Your assignment — All of the data below needs to be set down again, exactly as shown.

Material supplied —
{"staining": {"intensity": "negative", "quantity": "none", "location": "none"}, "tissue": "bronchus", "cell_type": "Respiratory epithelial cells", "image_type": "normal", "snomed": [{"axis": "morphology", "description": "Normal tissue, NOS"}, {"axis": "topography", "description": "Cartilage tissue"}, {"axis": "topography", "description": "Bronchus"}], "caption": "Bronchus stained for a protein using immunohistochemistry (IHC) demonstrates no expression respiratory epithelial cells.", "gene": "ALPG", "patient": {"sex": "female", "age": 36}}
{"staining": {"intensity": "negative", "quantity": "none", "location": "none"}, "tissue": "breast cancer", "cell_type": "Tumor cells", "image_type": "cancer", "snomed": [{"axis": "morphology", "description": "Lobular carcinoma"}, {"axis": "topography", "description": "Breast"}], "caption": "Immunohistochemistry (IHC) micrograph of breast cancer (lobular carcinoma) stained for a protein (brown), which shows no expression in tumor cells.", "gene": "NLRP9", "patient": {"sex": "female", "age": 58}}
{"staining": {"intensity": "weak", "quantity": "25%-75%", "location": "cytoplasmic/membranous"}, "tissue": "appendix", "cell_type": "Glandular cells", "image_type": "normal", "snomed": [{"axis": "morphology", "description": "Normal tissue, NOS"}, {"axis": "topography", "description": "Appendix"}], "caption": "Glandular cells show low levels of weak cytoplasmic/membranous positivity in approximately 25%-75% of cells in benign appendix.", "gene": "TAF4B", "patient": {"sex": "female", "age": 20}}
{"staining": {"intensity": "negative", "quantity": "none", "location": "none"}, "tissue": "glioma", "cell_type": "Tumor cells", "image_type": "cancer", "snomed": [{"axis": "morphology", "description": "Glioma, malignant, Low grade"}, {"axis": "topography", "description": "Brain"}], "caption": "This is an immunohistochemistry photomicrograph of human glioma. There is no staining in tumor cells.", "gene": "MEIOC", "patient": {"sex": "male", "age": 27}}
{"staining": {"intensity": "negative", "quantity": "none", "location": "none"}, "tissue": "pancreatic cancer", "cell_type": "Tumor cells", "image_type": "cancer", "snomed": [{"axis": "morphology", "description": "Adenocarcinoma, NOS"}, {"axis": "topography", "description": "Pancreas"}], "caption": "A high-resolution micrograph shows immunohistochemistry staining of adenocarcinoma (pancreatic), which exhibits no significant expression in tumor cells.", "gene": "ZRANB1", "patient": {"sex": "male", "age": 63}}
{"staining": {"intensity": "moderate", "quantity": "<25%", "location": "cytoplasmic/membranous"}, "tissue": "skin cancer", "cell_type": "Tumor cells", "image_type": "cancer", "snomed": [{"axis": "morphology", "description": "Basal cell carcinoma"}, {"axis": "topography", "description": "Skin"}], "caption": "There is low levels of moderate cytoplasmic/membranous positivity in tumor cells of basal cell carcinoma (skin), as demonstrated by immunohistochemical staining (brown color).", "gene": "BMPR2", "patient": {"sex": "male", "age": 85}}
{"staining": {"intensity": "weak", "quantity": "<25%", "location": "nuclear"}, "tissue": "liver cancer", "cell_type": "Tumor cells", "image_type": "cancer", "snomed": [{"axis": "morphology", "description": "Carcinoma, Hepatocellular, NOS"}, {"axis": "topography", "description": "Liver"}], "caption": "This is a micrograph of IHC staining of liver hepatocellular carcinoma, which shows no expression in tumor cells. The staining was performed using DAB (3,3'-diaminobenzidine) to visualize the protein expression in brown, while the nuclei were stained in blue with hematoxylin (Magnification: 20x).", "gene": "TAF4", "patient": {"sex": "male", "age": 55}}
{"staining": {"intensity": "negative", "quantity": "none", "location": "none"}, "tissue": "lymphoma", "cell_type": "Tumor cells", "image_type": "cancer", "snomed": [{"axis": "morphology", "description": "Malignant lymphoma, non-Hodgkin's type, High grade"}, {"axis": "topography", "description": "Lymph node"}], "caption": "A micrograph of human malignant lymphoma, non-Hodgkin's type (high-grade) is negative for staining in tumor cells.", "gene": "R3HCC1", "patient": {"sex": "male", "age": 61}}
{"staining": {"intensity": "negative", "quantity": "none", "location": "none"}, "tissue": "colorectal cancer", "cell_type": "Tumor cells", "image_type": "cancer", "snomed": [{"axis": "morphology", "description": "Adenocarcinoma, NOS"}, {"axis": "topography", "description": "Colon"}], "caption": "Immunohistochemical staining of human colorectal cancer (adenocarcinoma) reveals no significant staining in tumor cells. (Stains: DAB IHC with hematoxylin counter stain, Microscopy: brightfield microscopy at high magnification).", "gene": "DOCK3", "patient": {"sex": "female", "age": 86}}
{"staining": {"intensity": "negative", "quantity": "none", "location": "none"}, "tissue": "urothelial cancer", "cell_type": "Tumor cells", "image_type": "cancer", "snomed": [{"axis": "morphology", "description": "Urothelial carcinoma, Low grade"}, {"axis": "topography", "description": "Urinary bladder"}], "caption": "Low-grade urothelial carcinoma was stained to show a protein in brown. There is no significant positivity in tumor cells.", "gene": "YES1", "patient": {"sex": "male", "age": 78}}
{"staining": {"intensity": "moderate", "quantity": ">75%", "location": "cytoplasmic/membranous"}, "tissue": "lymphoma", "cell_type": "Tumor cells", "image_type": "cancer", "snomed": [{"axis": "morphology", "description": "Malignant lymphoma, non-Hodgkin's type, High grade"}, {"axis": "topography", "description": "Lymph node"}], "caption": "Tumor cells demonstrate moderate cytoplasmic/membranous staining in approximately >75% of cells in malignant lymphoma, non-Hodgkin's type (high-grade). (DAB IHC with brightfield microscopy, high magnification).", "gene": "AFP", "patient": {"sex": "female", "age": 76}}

Solution —
{"staining": {"intensity": "negative", "quantity": "none", "location": "none"}, "tissue": "bronchus", "cell_type": "Respiratory epithelial cells", "image_type": "normal", "snomed": [{"axis": "morphology", "description": "Normal tissue, NOS"}, {"axis": "topography", "description": "Cartilage tissue"}, {"axis": "topography", "description": "Bronchus"}], "caption": "Bronchus stained for a protein using immunohistochemistry (IHC) demonstrates no expression respiratory epithelial cells.", "gene": "ALPG", "patient": {"sex": "female", "age": 36}}
{"staining": {"intensity": "negative", "quantity": "none", "location": "none"}, "tissue": "breast cancer", "cell_type": "Tumor cells", "image_type": "cancer", "snomed": [{"axis": "morphology", "description": "Lobular carcinoma"}, {"axis": "topography", "description": "Breast"}], "caption": "Immunohistochemistry (IHC) micrograph of breast cancer (lobular carcinoma) stained for a protein (brown), which shows no expression in tumor cells.", "gene": "NLRP9", "patient": {"sex": "female", "age": 58}}
{"staining": {"intensity": "weak", "quantity": "25%-75%", "location": "cytoplasmic/membranous"}, "tissue": "appendix", "cell_type": "Glandular cells", "image_type": "normal", "snomed": [{"axis": "morphology", "description": "Normal tissue, NOS"}, {"axis": "topography", "description": "Appendix"}], "caption": "Glandular cells show low levels of weak cytoplasmic/membranous positivity in approximately 25%-75% of cells in benign appendix.", "gene": "TAF4B", "patient": {"sex": "female", "age": 20}}
{"staining": {"intensity": "negative", "quantity": "none", "location": "none"}, "tissue": "glioma", "cell_type": "Tumor cells", "image_type": "cancer", "snomed": [{"axis": "morphology", "description": "Glioma, malignant, Low grade"}, {"axis": "topography", "description": "Brain"}], "caption": "This is an immunohistochemistry photomicrograph of human glioma. There is no staining in tumor cells.", "gene": "MEIOC", "patient": {"sex": "male", "age": 27}}
{"staining": {"intensity": "negative", "quantity": "none", "location": "none"}, "tissue": "pancreatic cancer", "cell_type": "Tumor cells", "image_type": "cancer", "snomed": [{"axis": "morphology", "description": "Adenocarcinoma, NOS"}, {"axis": "topography", "description": "Pancreas"}], "caption": "A high-resolution micrograph shows immunohistochemistry staining of adenocarcinoma (pancreatic), which exhibits no significant expression in tumor cells.", "gene": "ZRANB1", "patient": {"sex": "male", "age": 63}}
{"staining": {"intensity": "moderate", "quantity": "<25%", "location": "cytoplasmic/membranous"}, "tissue": "skin cancer", "cell_type": "Tumor cells", "image_type": "cancer", "snomed": [{"axis": "morphology", "description": "Basal cell carcinoma"}, {"axis": "topography", "description": "Skin"}], "caption": "There is low levels of moderate cytoplasmic/membranous positivity in tumor cells of basal cell carcinoma (skin), as demonstrated by immunohistochemical staining (brown color).", "gene": "BMPR2", "patient": {"sex": "male", "age": 85}}
{"staining": {"intensity": "weak", "quantity": "<25%", "location": "nuclear"}, "tissue": "liver cancer", "cell_type": "Tumor cells", "image_type": "cancer", "snomed": [{"axis": "morphology", "description": "Carcinoma, Hepatocellular, NOS"}, {"axis": "topography", "description": "Liver"}], "caption": "This is a micrograph of IHC staining of liver hepatocellular carcinoma, which shows no expression in tumor cells. The staining was performed using DAB (3,3'-diaminobenzidine) to visualize the protein expression in brown, while the nuclei were stained in blue with hematoxylin (Magnification: 20x).", "gene": "TAF4", "patient": {"sex": "male", "age": 55}}
{"staining": {"intensity": "negative", "quantity": "none", "location": "none"}, "tissue": "lymphoma", "cell_type": "Tumor cells", "image_type": "cancer", "snomed": [{"axis": "morphology", "description": "Malignant lymphoma, non-Hodgkin's type, High grade"}, {"axis": "topography", "description": "Lymph node"}], "caption": "A micrograph of human malignant lymphoma, non-Hodgkin's type (high-grade) is negative for staining in tumor cells.", "gene": "R3HCC1", "patient": {"sex": "male", "age": 61}}
{"staining": {"intensity": "negative", "quantity": "none", "location": "none"}, "tissue": "colorectal cancer", "cell_type": "Tumor cells", "image_type": "cancer", "snomed": [{"axis": "morphology", "description": "Adenocarcinoma, NOS"}, {"axis": "topography", "description": "Colon"}], "caption": "Immunohistochemical staining of human colorectal cancer (adenocarcinoma) reveals no significant staining in tumor cells. (Stains: DAB IHC with hematoxylin counter stain, Microscopy: brightfield microscopy at high magnification).", "gene": "DOCK3", "patient": {"sex": "female", "age": 86}}
{"staining": {"intensity": "negative", "quantity": "none", "location": "none"}, "tissue": "urothelial cancer", "cell_type": "Tumor cells", "image_type": "cancer", "snomed": [{"axis": "morphology", "description": "Urothelial carcinoma, Low grade"}, {"axis": "topography", "description": "Urinary bladder"}], "caption": "Low-grade urothelial carcinoma was stained to show a protein in brown. There is no significant positivity in tumor cells.", "gene": "YES1", "patient": {"sex": "male", "age": 78}}
{"staining": {"intensity": "moderate", "quantity": ">75%", "location": "cytoplasmic/membranous"}, "tissue": "lymphoma", "cell_type": "Tumor cells", "image_type": "cancer", "snomed": [{"axis": "morphology", "description": "Malignant lymphoma, non-Hodgkin's type, High grade"}, {"axis": "topography", "description": "Lymph node"}], "caption": "Tumor cells demonstrate moderate cytoplasmic/membranous staining in approximately >75% of cells in malignant lymphoma, non-Hodgkin's type (high-grade). (DAB IHC with brightfield microscopy, high magnification).", "gene": "AFP", "patient": {"sex": "female", "age": 76}}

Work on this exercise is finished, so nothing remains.